Extracted page text data:
■ ■ ■ ■ ■ ■ ■
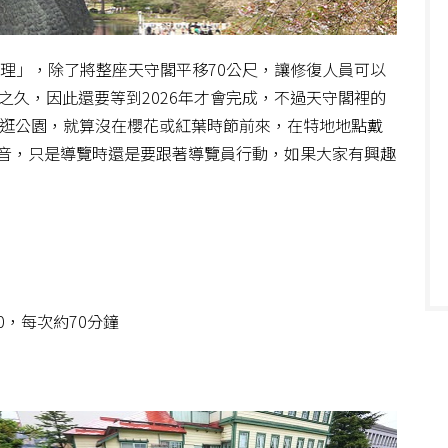
修理」，除了將整座天守閣平移70公尺，讓修復人員可以
之久，因此還要等到2026年才會完成，不過天守閣裡的
來逛公園，就算沒在櫻花或紅葉時節前來，在特地地點戴
音，只是導覽時還是要跟著導覽員行動，如果大家有興趣
0，每次約70分鐘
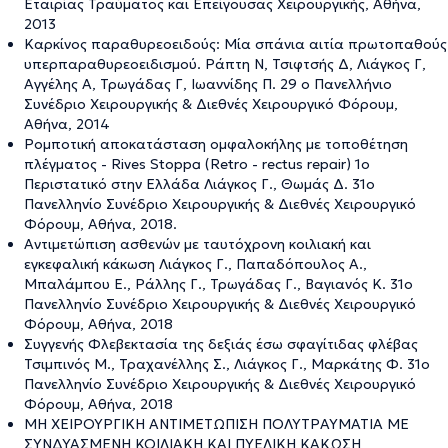
Εταιρίας Τραύματος και Επείγουσας Χειρουργικής, Αθήνα,
2013
Καρκίνος παραθυρεοειδούς: Mία σπάνια αιτία πρωτοπαθούς
υπερπαραθυρεοειδισμού. Ράπτη Ν, Τσιφτσής Δ, Λιάγκος Γ,
Αγγέλης Α, Τρωγάδας Γ, Ιωαννίδης Π. 29 ο Πανελλήνιο
Συνέδριο Χειρουργικής & Διεθνές Χειρουργικό Φόρουμ,
Αθήνα, 2014
Ρομποτική αποκατάσταση ομφαλοκήλης με τοποθέτηση
πλέγματος - Rives Stoppa (Retro - rectus repair) 1o
Περιστατικό στην Ελλάδα Λιάγκος Γ., Θωμάς Δ. 31ο
Πανελληνίο Συνέδριο Χειρουργικής & Διεθνές Χειρουργικό
Φόρουμ, Αθήνα, 2018.
Αντιμετώπιση ασθενών με ταυτόχρονη κοιλιακή και
εγκεφαλική κάκωση Λιάγκος Γ., Παπαδόπουλος Α.,
Μπαλάμπου Ε., Ράλλης Γ., Τρωγάδας Γ., Βαγιανός Κ. 31ο
Πανελληνίο Συνέδριο Χειρουργικής & Διεθνές Χειρουργικό
Φόρουμ, Αθήνα, 2018
Συγγενής Φλεβεκτασία της δεξιάς έσω σφαγίτιδας φλέβας
Τσιμπινός M., Τραχανέλλης Σ., Λιάγκος Γ., Μαρκάτης Φ. 31ο
Πανελληνίο Συνέδριο Χειρουργικής & Διεθνές Χειρουργικό
Φόρουμ, Αθήνα, 2018
MΗ ΧΕΙΡΟΥΡΓΙΚΗ ΑΝΤΙΜΕΤΩΠΙΣΗ ΠΟΛΥΤΡΑΥΜΑΤΙΑ ΜΕ
ΣΥΝΔΥΑΣΜΕΝΗ ΚΟΙΛΙΑΚΗ ΚΑΙ ΠΥΕΛΙΚΗ ΚΑΚΩΣΗ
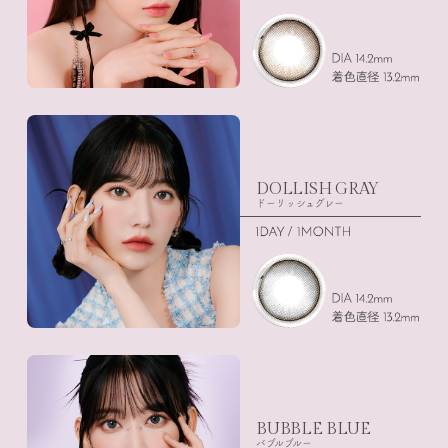
DOLLISH GRAY
ドーリッシュグレー
BUBBLE BLUE
バブルブルー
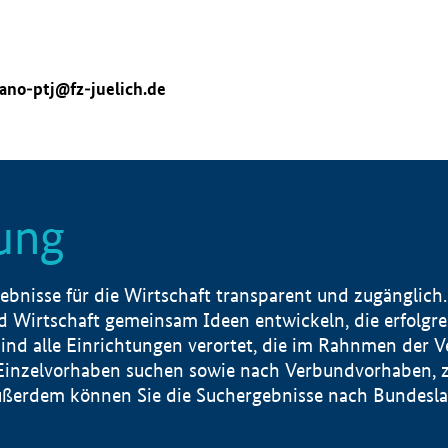
ano-ptj@fz-juelich.de
ung
nisse für die Wirtschaft transparent und zugänglich.
 Wirtschaft gemeinsam Ideen entwickeln, die erfolg
ind alle Einrichtungen verortet, die im Rahnmen der 
 Einzelvorhaben suchen sowie nach Verbundvorhaben, z
erdem können Sie die Suchergebnisse nach Bundesland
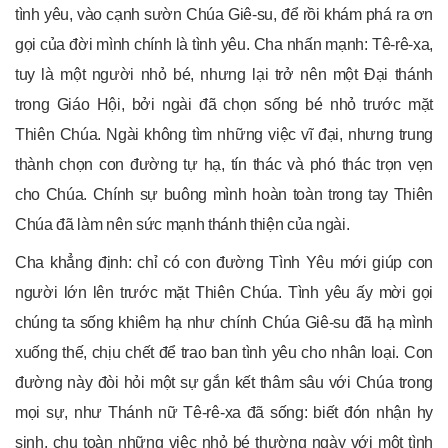
tình yêu, vào cạnh sườn Chúa Giê-su, để rồi khám phá ra ơn
gọi của đời mình chính là tình yêu. Cha nhấn mạnh: Tê-rê-xa,
tuy là một người nhỏ bé, nhưng lại trở nên một Đại thánh
trong Giáo Hội, bởi ngài đã chọn sống bé nhỏ trước mặt
Thiên Chúa. Ngài không tìm những việc vĩ đại, nhưng trung
thành chọn con đường tự hạ, tín thác và phó thác trọn vẹn
cho Chúa. Chính sự buông mình hoàn toàn trong tay Thiên
Chúa đã làm nên sức mạnh thánh thiện của ngài.
Cha khẳng định: chỉ có con đường Tình Yêu mới giúp con
người lớn lên trước mặt Thiên Chúa. Tình yêu ấy mời gọi
chúng ta sống khiêm hạ như chính Chúa Giê-su đã hạ mình
xuống thế, chịu chết để trao ban tình yêu cho nhân loại. Con
đường này đòi hỏi một sự gắn kết thâm sâu với Chúa trong
mọi sự, như Thánh nữ Tê-rê-xa đã sống: biết đón nhận hy
sinh, chu toàn những việc nhỏ bé thường ngày với một tình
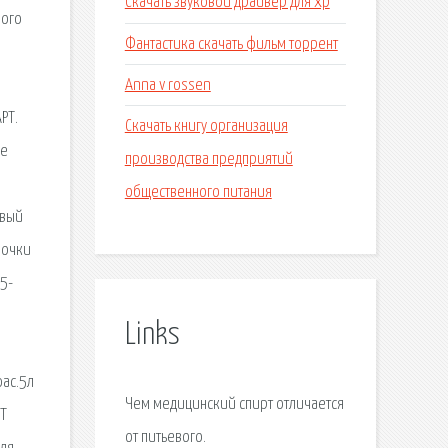
Скачать звуковой драйвер для xp
вого
Фантастика скачать фильм торрент
Anna v rossen
РТ.
Скачать книгу организация
ие
производства предприятий
общественного питания
овый
бочки
5-
а
Links
фас.5л
Чем медицинский спирт отличается
РТ
от питьевого.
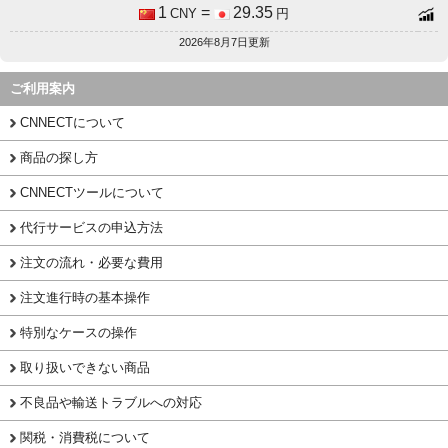
1
=
29.35
CNY
円
2026年8月7日更新
ご利用案内
CNNECTについて
商品の探し方
CNNECTツールについて
代行サービスの申込方法
注文の流れ・必要な費用
注文進行時の基本操作
特別なケースの操作
取り扱いできない商品
不良品や輸送トラブルへの対応
関税・消費税について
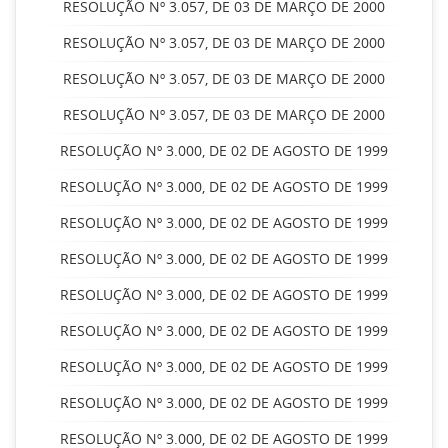
RESOLUÇÃO Nº 3.057, DE 03 DE MARÇO DE 2000
RESOLUÇÃO Nº 3.057, DE 03 DE MARÇO DE 2000
RESOLUÇÃO Nº 3.057, DE 03 DE MARÇO DE 2000
RESOLUÇÃO Nº 3.057, DE 03 DE MARÇO DE 2000
RESOLUÇÃO Nº 3.000, DE 02 DE AGOSTO DE 1999
RESOLUÇÃO Nº 3.000, DE 02 DE AGOSTO DE 1999
RESOLUÇÃO Nº 3.000, DE 02 DE AGOSTO DE 1999
RESOLUÇÃO Nº 3.000, DE 02 DE AGOSTO DE 1999
RESOLUÇÃO Nº 3.000, DE 02 DE AGOSTO DE 1999
RESOLUÇÃO Nº 3.000, DE 02 DE AGOSTO DE 1999
RESOLUÇÃO Nº 3.000, DE 02 DE AGOSTO DE 1999
RESOLUÇÃO Nº 3.000, DE 02 DE AGOSTO DE 1999
RESOLUÇÃO Nº 3.000, DE 02 DE AGOSTO DE 1999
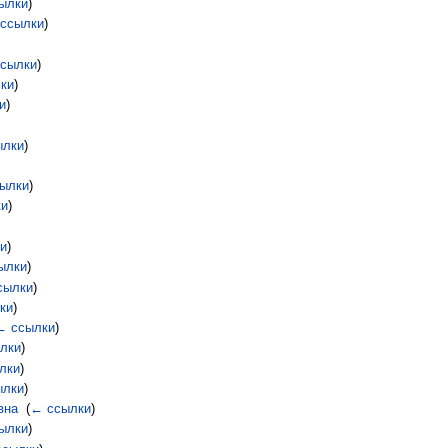
ылки
)
ссылки
)
сылки
)
ки
)
и
)
ылки
)
ылки
)
ки
)
и
)
ылки
)
сылки
)
ки
)
← ссылки
)
лки
)
лки
)
ылки
)
вна
‎
(
← ссылки
)
ылки
)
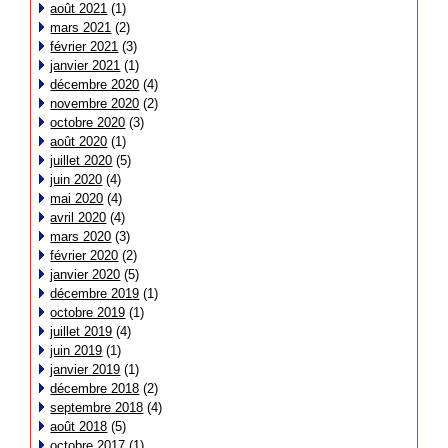
août 2021
(1)
mars 2021
(2)
février 2021
(3)
janvier 2021
(1)
décembre 2020
(4)
novembre 2020
(2)
octobre 2020
(3)
août 2020
(1)
juillet 2020
(5)
juin 2020
(4)
mai 2020
(4)
avril 2020
(4)
mars 2020
(3)
février 2020
(2)
janvier 2020
(5)
décembre 2019
(1)
octobre 2019
(1)
juillet 2019
(4)
juin 2019
(1)
janvier 2019
(1)
décembre 2018
(2)
septembre 2018
(4)
août 2018
(5)
octobre 2017
(1)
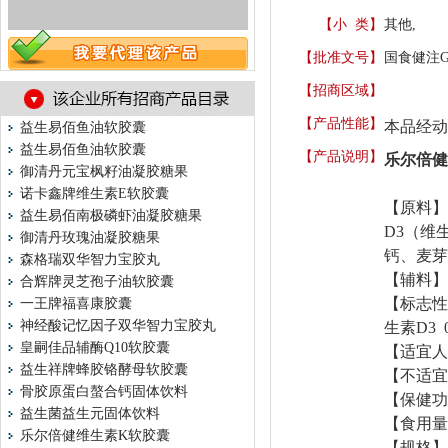
【小 类】
其他,
【批准文号】
国食健注G2
【招商区域】
【产品性能】
本品经动
益生易佰鱼油软胶囊
益生易佰鱼油软胶囊
【产品说明】
乐尔倍
御清丹元宝枫籽油凝胶糖果
诺卡鑫牌维生素E软胶囊
【原料】
益生易佰南极磷虾油凝胶糖果
D3（维
御清丹玫瑰油凝胶糖果
钙、麦芽
森格瑞双华智力宝胶丸
【辅料】
合辉牌灵芝孢子油软胶囊
【标志性成
一王牌福喜康胶囊
神经酸记忆因子双华智力宝胶丸
生素D3 0
皇嗣佳品辅酶Q10软胶囊
【适宜人
益生祥牌蜂胶铬酵母软胶囊
【不适宜
骨胶原蛋白螯合钙固体饮料
【保健功
益生菌益生元固体饮料
【食用量
乐尔倍健维生素K软胶囊
【规格】0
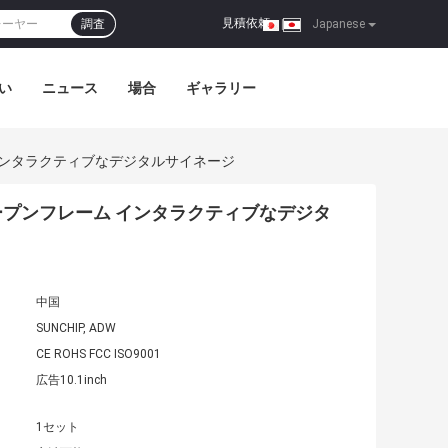
見積依頼
調査
|
Japanese
い
ニュース
場合
ギャラリー
ーム インタラクティブなデジタルサイネージ
イ オープンフレーム インタラクティブなデジタ
中国
SUNCHIP, ADW
CE ROHS FCC ISO9001
広告10.1inch
1セット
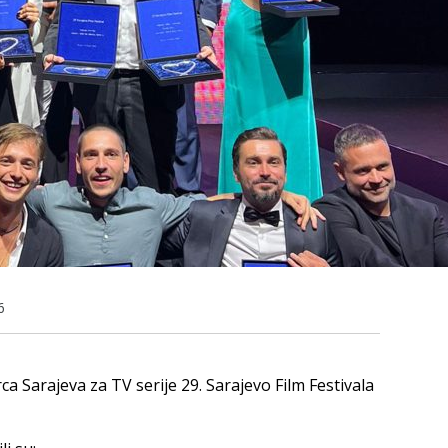
6
 Sarajeva za TV serije 29. Sarajevo Film Festivala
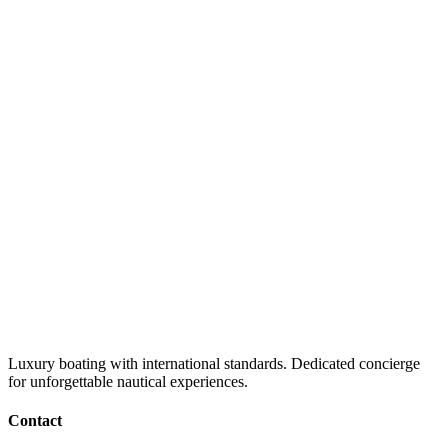
Luxury boating with international standards. Dedicated concierge
for unforgettable nautical experiences.
Contact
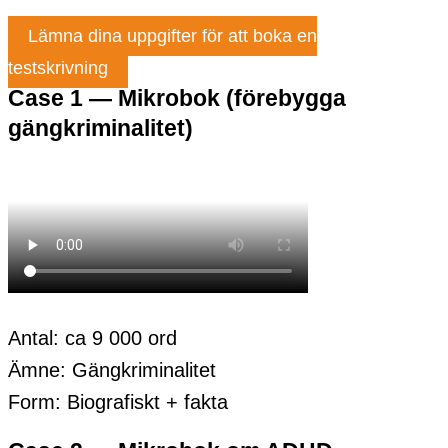
Lämna dina uppgifter för att boka en
testskrivning
Case 1 — Mikrobok (förebygga
gängkriminalitet)
Antal: ca 9 000 ord
Ämne: Gängkriminalitet
Form: Biografiskt + fakta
■ ■ ■ ■ ■ ■ ■
Exercise:
Format every line above as a JSON list of strings, one string per line, skipping any blank lines. Leave the pictures out of the list.

Response box:
[
  "修理」，除了將整座天守閣平移70公尺，讓修復人員可以",
  "之久，因此還要等到2026年才會完成，不過天守閣裡的",
  "來逛公園，就算沒在櫻花或紅葉時節前來，在特地地點戴",
  "音，只是導覽時還是要跟著導覽員行動，如果大家有興趣",
  "0，每次約70分鐘",
  "Εταιρίας Τραύματος και Επείγουσας Χειρουργικής, Αθήνα,",
  "2013",
  "Καρκίνος παραθυρεοειδούς: Mία σπάνια αιτία πρωτοπαθούς",
  "υπερπαραθυρεοειδισμού. Ράπτη Ν, Τσιφτσής Δ, Λιάγκος Γ,",
  "Αγγέλης Α, Τρωγάδας Γ, Ιωαννίδης Π. 29 ο Πανελλήνιο",
  "Συνέδριο Χειρουργικής & Διεθνές Χειρουργικό Φόρουμ,",
  "Αθήνα, 2014",
  "Ρομποτική αποκατάσταση ομφαλοκήλης με τοποθέτηση",
  "πλέγματος - Rives Stoppa (Retro - rectus repair) 1o",
  "Περιστατικό στην Ελλάδα Λιάγκος Γ., Θωμάς Δ. 31ο",
  "Πανελληνίο Συνέδριο Χειρουργικής & Διεθνές Χειρουργικό",
  "Φόρουμ, Αθήνα, 2018.",
  "Αντιμετώπιση ασθενών με ταυτόχρονη κοιλιακή και",
  "εγκεφαλική κάκωση Λιάγκος Γ., Παπαδόπουλος Α.,",
  "Μπαλάμπου Ε., Ράλλης Γ., Τρωγάδας Γ., Βαγιανός Κ. 31ο",
  "Πανελληνίο Συνέδριο Χειρουργικής & Διεθνές Χειρουργικό",
  "Φόρουμ, Αθήνα, 2018",
  "Συγγενής Φλεβεκτασία της δεξιάς έσω σφαγίτιδας φλέβας",
  "Τσιμπινός M., Τραχανέλλης Σ., Λιάγκος Γ., Μαρκάτης Φ. 31ο",
  "Πανελληνίο Συνέδριο Χειρουργικής & Διεθνές Χειρουργικό",
  "Φόρουμ, Αθήνα, 2018",
  "MΗ ΧΕΙΡΟΥΡΓΙΚΗ ΑΝΤΙΜΕΤΩΠΙΣΗ ΠΟΛΥΤΡΑΥΜΑΤΙΑ ΜΕ",
  "ΣΥΝΔΥΑΣΜΕΝΗ ΚΟΙΛΙΑΚΗ ΚΑΙ ΠΥΕΛΙΚΗ ΚΑΚΩΣΗ",
  "DOLLISH GRAY",
  "ドーリッシュグレー",
  "BUBBLE BLUE",
  "バブルブルー",
  "ano-ptj@fz-juelich.de",
  "ung",
  "nisse für die Wirtschaft transparent und zugänglich.",
  " Wirtschaft gemeinsam Ideen entwickeln, die erfolg",
  "ind alle Einrichtungen verortet, die im Rahnmen der ",
  " Einzelvorhaben suchen sowie nach Verbundvorhaben, z",
  "erdem können Sie die Suchergebnisse nach Bundesland",
  "tình yêu, vào cạnh sườn Chúa Giê-su, để rồi khám phá ra ơn",
  "gọi của đời mình chính là tình yêu. Cha nhấn mạnh: Tê-rê-xa,",
  "tuy là một người nhỏ bé, nhưng lại trở nên một Đại thánh",
  "trong Giáo Hội, bởi ngài đã chọn sống bé nhỏ trước mặt",
  "Thiên Chúa. Ngài không tìm những việc vĩ đại, nhưng trung",
  "thành chọn con đường tự hạ, tín thác và phó thác trọn vẹn",
  "cho Chúa. Chính sự buông mình hoàn toàn trong tay Thiên",
  "Chúa đã làm nên sức mạnh thánh thiện của ngài.",
  "Cha khẳng định: chỉ có con đường Tình Yêu mới giúp con",
  "người lớn lên trước mặt Thiên Chúa. Tình yêu ấy mời gọi",
  "chúng ta sống khiêm hạ như chính Chúa Giê-su đã hạ mình",
  "xuống thế, chịu chết để trao ban tình yêu cho nhân loại. Con",
  "đường này đòi hỏi một sự gắn kết thâm sâu với Chúa trong",
  "mọi sự, như Thánh nữ Tê-rê-xa đã sống: biết đón nhận hy",
  "sinh, chu toàn những việc nhỏ bé thường ngày với một tình",
  "Скачать звуковой драйвер для xp",
  "вого",
  "Фантастика скачать фильм торрент",
  "Anna v rossen",
  "РТ.",
  "Скачать книгу организация",
  "ие",
  "производства предприятий",
  "общественного питания",
  "овый",
  "бочки",
  "5-",
  "а",
  "Links",
  "фас.5л",
  "Чем медицинский спирт отличается",
  "РТ",
  "от питьевого.",
  "1",
  "=",
  "29.35",
  "CNY",
  "円",
  "2026年8月7日更新",
  "ご利用案内",
  "CNNECTについて",
  "商品の探し方",
  "CNNECTツールについて",
  "代行サービスの申込方法",
  "注文の流れ・必要な費用",
  "注文進行時の基本操作",
  "特別なケースの操作",
  "取り扱いできない商品",
  "不良品や輸送トラブルへの対応",
  "関税・消費税について",
  "RESOLUÇÃO Nº 3.057, DE 03 DE MARÇO DE 2000",
  "RESOLUÇÃO Nº 3.057, DE 03 DE MARÇO DE 2000",
  "RESOLUÇÃO Nº 3.057, DE 03 DE MARÇO DE 2000",
  "RESOLUÇÃO Nº 3.057, DE 03 DE MARÇO DE 2000",
  "RESOLUÇÃO Nº 3.000, DE 02 DE AGOSTO DE 1999",
  "RESOLUÇÃO Nº 3.000, DE 02 DE AGOSTO DE 1999",
  "RESOLUÇÃO Nº 3.000, DE 02 DE AGOSTO DE 1999",
  "RESOLUÇÃO Nº 3.000, DE 02 DE AGOSTO DE 1999",
  "RESOLUÇÃO Nº 3.000, DE 02 DE AGOSTO DE 1999",
  "RESOLUÇÃO Nº 3.000, DE 02 DE AGOSTO DE 1999",
  "RESOLUÇÃO Nº 3.000, DE 02 DE AGOSTO DE 1999",
  "RESOLUÇÃO Nº 3.000, DE 02 DE AGOSTO DE 1999",
  "RESOLUÇÃO Nº 3.000, DE 02 DE AGOSTO DE 1999",
  "ылки",
  ")",
  "ссылки",
  ")",
  "сылки",
  ")",
  "ки",
  ")",
  "и",
  ")",
  "ылки",
  ")",
  "ылки",
  ")",
  "ки",
  ")",
  "и",
  ")",
  "ылки",
  ")",
  "сылки",
  ")",
  "ки",
  ")",
  "← ссылки",
  ")",
  "лки",
  ")",
  "лки",
  ")",
  "ылки",
  ")",
  "вна",
  "‎",
  "(",
  "← ссылки",
  ")",
  "ылки",
  ")",
  "août 2021",
  "(1)",
  "mars 2021",
  "(2)",
  "février 2021",
  "(3)",
  "janvier 2021",
  "(1)",
  "décembre 2020",
  "(4)",
  "novembre 2020",
  "(2)",
  "octobre 2020",
  "(3)",
  "août 2020",
  "(1)",
  "juillet 2020",
  "(5)",
  "juin 2020",
  "(4)",
  "mai 2020",
  "(4)",
  "avril 2020",
  "(4)",
  "mars 2020",
  "(3)",
  "février 2020",
  "(2)",
  "janvier 2020",
  "(5)",
  "décembre 2019",
  "(1)",
  "octobre 2019",
  "(1)",
  "juillet 2019",
  "(4)",
  "juin 2019",
  "(1)",
  "janvier 2019",
  "(1)",
  "décembre 2018",
  "(2)",
  "septembre 2018",
  "(4)",
  "août 2018",
  "(5)",
  "octobre 2017",
  "(1)",
  "【小 类】",
  "其他,",
  "【批准文号】",
  "国食健注G2",
  "【招商区域】",
  "【产品性能】",
  "本品经动",
  "益生易佰鱼油软胶囊",
  "益生易佰鱼油软胶囊",
  "【产品说明】",
  "乐尔倍",
  "御清丹元宝枫籽油凝胶糖果",
  "诺卡鑫牌维生素E软胶囊",
  "【原料】",
  "益生易佰南极磷虾油凝胶糖果",
  "D3（维",
  "御清丹玫瑰油凝胶糖果",
  "钙、麦芽",
  "森格瑞双华智力宝胶丸",
  "【辅料】",
  "合辉牌灵芝孢子油软胶囊",
  "【标志性成",
  "一王牌福喜康胶囊",
  "神经酸记忆因子双华智力宝胶丸",
  "生素D3 0",
  "皇嗣佳品辅酶Q10软胶囊",
  "【适宜人",
  "益生祥牌蜂胶铬酵母软胶囊",
  "【不适宜",
  "骨胶原蛋白螯合钙固体饮料",
  "【保健功",
  "益生菌益生元固体饮料",
  "【食用量",
  "乐尔倍健维生素K软胶囊",
  "【规格】0",
  "見積依頼",
  "調査",
  "|",
  "Japanese",
  "い",
  "ニュース",
  "場合",
  "ギャラリー",
  "ーム インタラクティブなデジタルサイネージ",
  "イ オープンフレーム インタラクティブなデジタ",
  "中国",
  "SUNCHIP, ADW",
  "CE ROHS FCC ISO9001",
  "広告10.1inch",
  "1セット",
  "6",
  " Sarajeva za TV serije 29. Sarajevo Film Festivala",
  "Luxury boating with international standards. Dedicated concierge",
  "for unforgettable nautical experiences.",
  "Contact",
  "Lämna dina uppgifter för att boka en",
  "testskrivning",
  "Case 1 — Mikrobok (förebygga",
  "gängkriminalitet)",
  "Antal: ca 9 000 ord",
  "Ämne: Gängkriminalitet",
  "Form: Biografiskt + fakta"
]